We'll be publishing regular updates on our own work as well as general news and "of interest" items on this site, rather than in other locations as we have in the past.
Come back soon for updates on the upcoming chat endpoint. We're currently working behind the scenes to have GPT-J running there. We're also experimenting with LLAMA and other models, but we prefer GPT-J. For anyone who wonders why we're starting with an 18-month old large language model when so much has changed in the past 18 months, including the release of larger models, the answer is simple:
GPT-J is a remarkable project
Even compared to newer and bigger models, this is the best designed for our current research purposes. More than any other large language model we've yet encountered, this came into being as a labor of love by very smart people with all the right principles in place. For example, The Pile used to train GPT-J was well-curated. We agree with all decisions made in developing it, and appreciate their detailed transparency in doing so. In comparison, the data pile behind LLAMA is pretty awesome too, but for some reason, that model tends to curse and lean more easily toward the dark tetrad side of the spectrum than the GPT-J family does. And although we like the Alpaca project, we wonder what it will look like if we use GPT-J as the core instead of LLAMA. In short, we've just not yet seen another AI project meet the standards set by the Eleutherai team for both quality and ethics.

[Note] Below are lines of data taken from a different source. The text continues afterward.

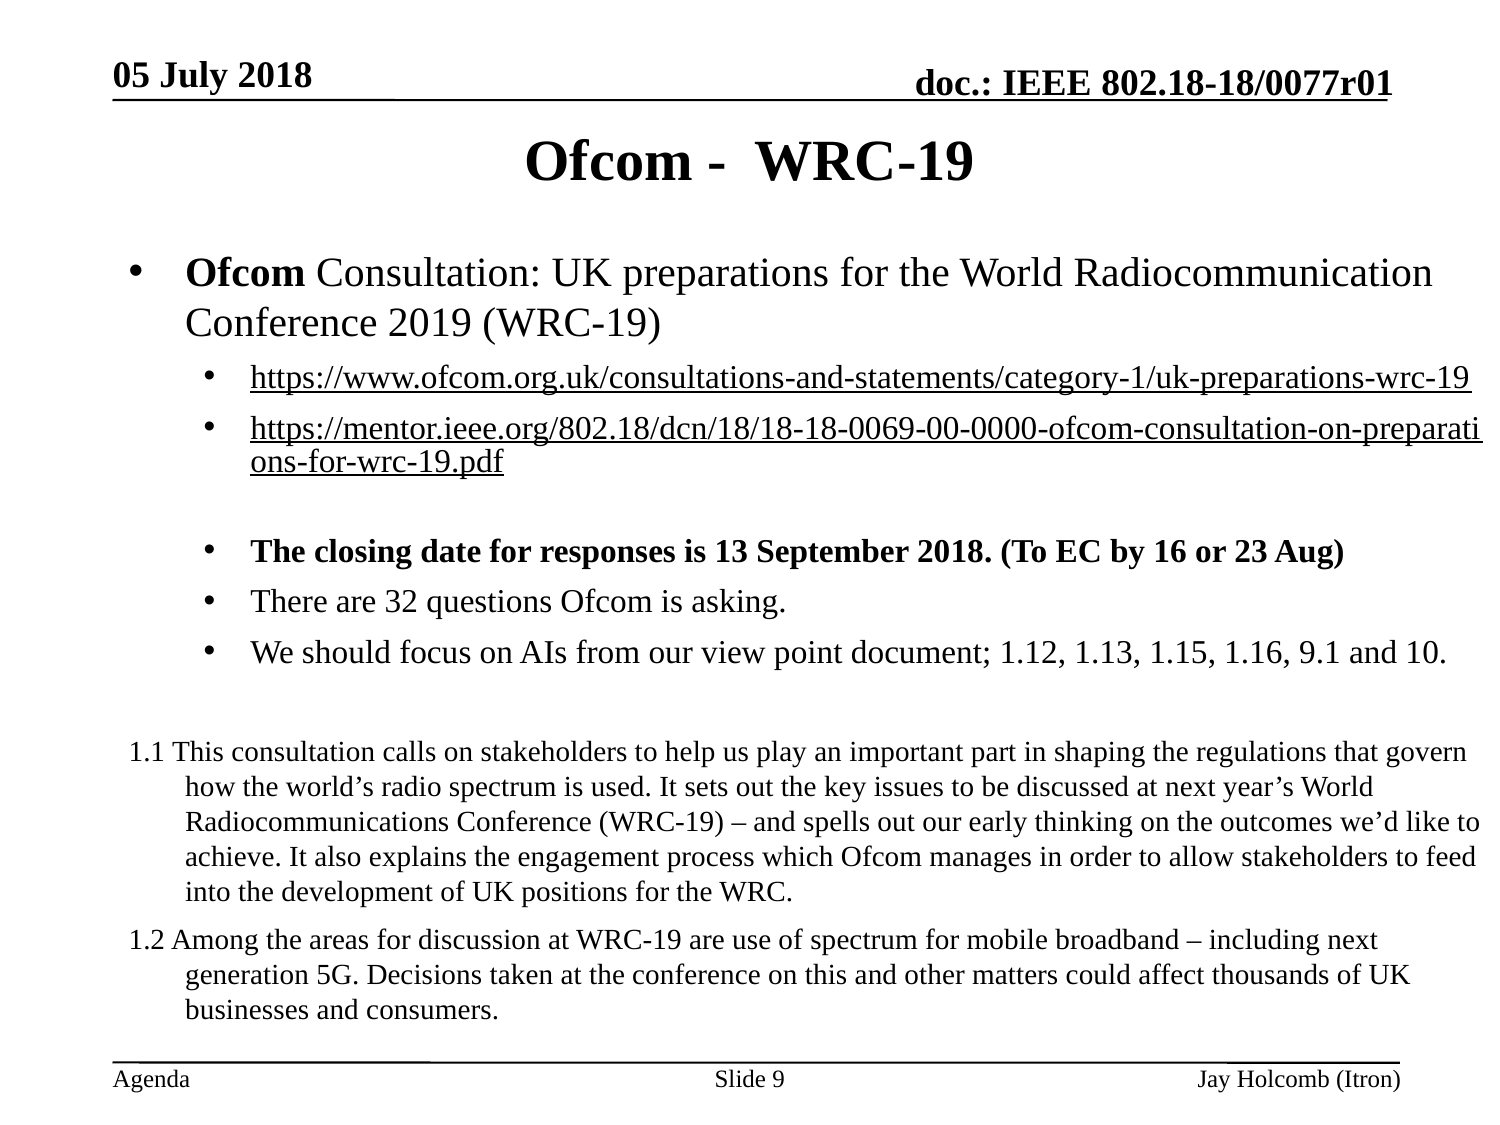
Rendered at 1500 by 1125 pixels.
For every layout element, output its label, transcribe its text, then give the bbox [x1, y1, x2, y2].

footer Jay Holcomb (Itron) [878, 1061, 1402, 1093]
title Ofcom - WRC-19 [112, 100, 1388, 214]
list Ofcom Consultation: UK preparations for the World Radiocommunication Conference 2019 (WRC-19) https://www.ofcom.org.uk/consultations-and-statements/category-1/uk-preparations-wrc-19 https://mentor.ieee.org/802.18/dcn/18/18-18-0069-00-0000-ofcom-consultation-on-preparations-for-wrc-19.pdf The closing date for responses is 13 September 2018. (To EC by 16 or 23 Aug) There are 32 questions Ofcom is asking. We should focus on AIs from our view point document; 1.12, 1.13, 1.15, 1.16, 9.1 and 10. 1.1 This consultation calls on stakeholders to help us play an important part in shaping the regulations that govern how the world’s radio spectrum is used. It sets out the key issues to be discussed at next year’s World Radiocommunications Conference (WRC-19) – and spells out our early thinking on the outcomes we’d like to achieve. It also explains the engagement process which Ofcom manages in order to allow stakeholders to feed into the development of UK positions for the WRC. 1.2 Among the areas for discussion at WRC-19 are use of spectrum for mobile broadband – including next generation 5G. Decisions taken at the conference on this and other matters could affect thousands of UK businesses and consumers. [113, 174, 1500, 913]
slide_number Slide 9 [699, 1061, 800, 1123]
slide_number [112, 49, 488, 95]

The well-informed reader will say: "Ok, then why not GPT-NeoX which was built by the same team with the same pile of data, but is larger and faster because it was designed to run on GPUs?" We think it's not about size, or, maybe a better way to say that is: It's about size. Due to its small size, GPT-J is fast, faster than other, larger, models. Yet it appears to be large enough to hold that beautiful ball of light burning at the center of the black box of transformer neural nets. One of our goals is building products that run on lightweight hardware. We see that this kind of constraint often results in more elegant solutions.

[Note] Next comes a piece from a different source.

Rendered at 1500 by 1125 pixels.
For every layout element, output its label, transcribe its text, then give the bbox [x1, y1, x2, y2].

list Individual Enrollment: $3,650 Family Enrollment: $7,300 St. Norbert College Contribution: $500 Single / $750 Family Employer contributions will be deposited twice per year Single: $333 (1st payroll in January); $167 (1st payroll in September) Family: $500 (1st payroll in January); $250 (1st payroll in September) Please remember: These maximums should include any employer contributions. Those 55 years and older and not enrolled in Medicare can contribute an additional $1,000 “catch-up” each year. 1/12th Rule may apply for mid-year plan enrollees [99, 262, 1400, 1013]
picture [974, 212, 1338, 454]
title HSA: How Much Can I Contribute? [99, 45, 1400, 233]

Along those lines, we are eagerly following the 4-bit quantization trend, which reduces the size of even very large language models, while losing virtually no functionality. We're excited with this kind of innovation, because now we're looking at a potential future of billions of decentralized devices, quite different from the future envisioned by Big Tech: centralized monopolies that entangle you with telemetry and surveil everything you're doing with their platform so they can manipulate you into buying stuff with the "more is more" model.
For now, we want to see how far we can go with the "less is more" approach.